# What you have to do:
Convert every line of text read from the material into a JSON list of strings, one string per line, leaving out blank lines. Leave the images themselves out of the answer.

# Available records:
=== Section Start ===
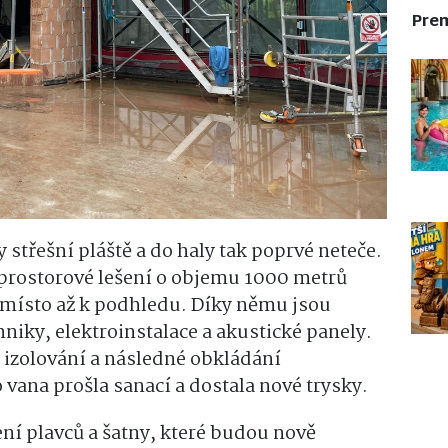
Pre
 střešní pláště a do haly tak poprvé neteče.
í prostorové lešení o objemu 1000 metrů
é místo až k podhledu. Díky němu jsou
niky, elektroinstalace a akustické panely.
e izolování a následné obkládání
vana prošla sanací a dostala nové trysky.
í plavců a šatny, které budou nově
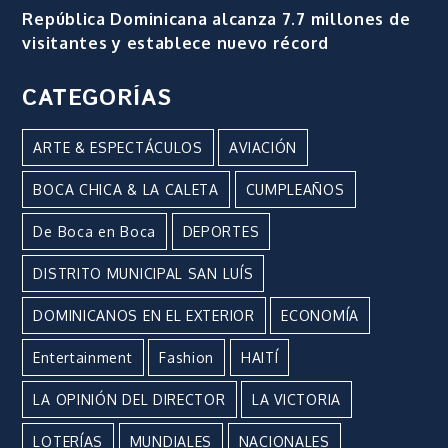
República Dominicana alcanza 7.7 millones de
visitantes y establece nuevo récord
CATEGORÍAS
ARTE & ESPECTÁCULOS
AVIACIÓN
BOCA CHICA & LA CALETA
CUMPLEAÑOS
De Boca en Boca
DEPORTES
DISTRITO MUNICIPAL SAN LUÍS
DOMINICANOS EN EL EXTERIOR
ECONOMÍA
Entertainment
Fashion
HAITÍ
LA OPINIÓN DEL DIRECTOR
LA VICTORIA
LOTERÍAS
MUNDIALES
NACIONALES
=== Section End ===
# Answer to this exercise:
[
  "Pre",
  " střešní pláště a do haly tak poprvé neteče.",
  "í prostorové lešení o objemu 1000 metrů",
  "é místo až k podhledu. Díky němu jsou",
  "niky, elektroinstalace a akustické panely.",
  "e izolování a následné obkládání",
  "vana prošla sanací a dostala nové trysky.",
  "í plavců a šatny, které budou nově",
  "República Dominicana alcanza 7.7 millones de",
  "visitantes y establece nuevo récord",
  "CATEGORÍAS",
  "ARTE & ESPECTÁCULOS",
  "AVIACIÓN",
  "BOCA CHICA & LA CALETA",
  "CUMPLEAÑOS",
  "De Boca en Boca",
  "DEPORTES",
  "DISTRITO MUNICIPAL SAN LUÍS",
  "DOMINICANOS EN EL EXTERIOR",
  "ECONOMÍA",
  "Entertainment",
  "Fashion",
  "HAITÍ",
  "LA OPINIÓN DEL DIRECTOR",
  "LA VICTORIA",
  "LOTERÍAS",
  "MUNDIALES",
  "NACIONALES"
]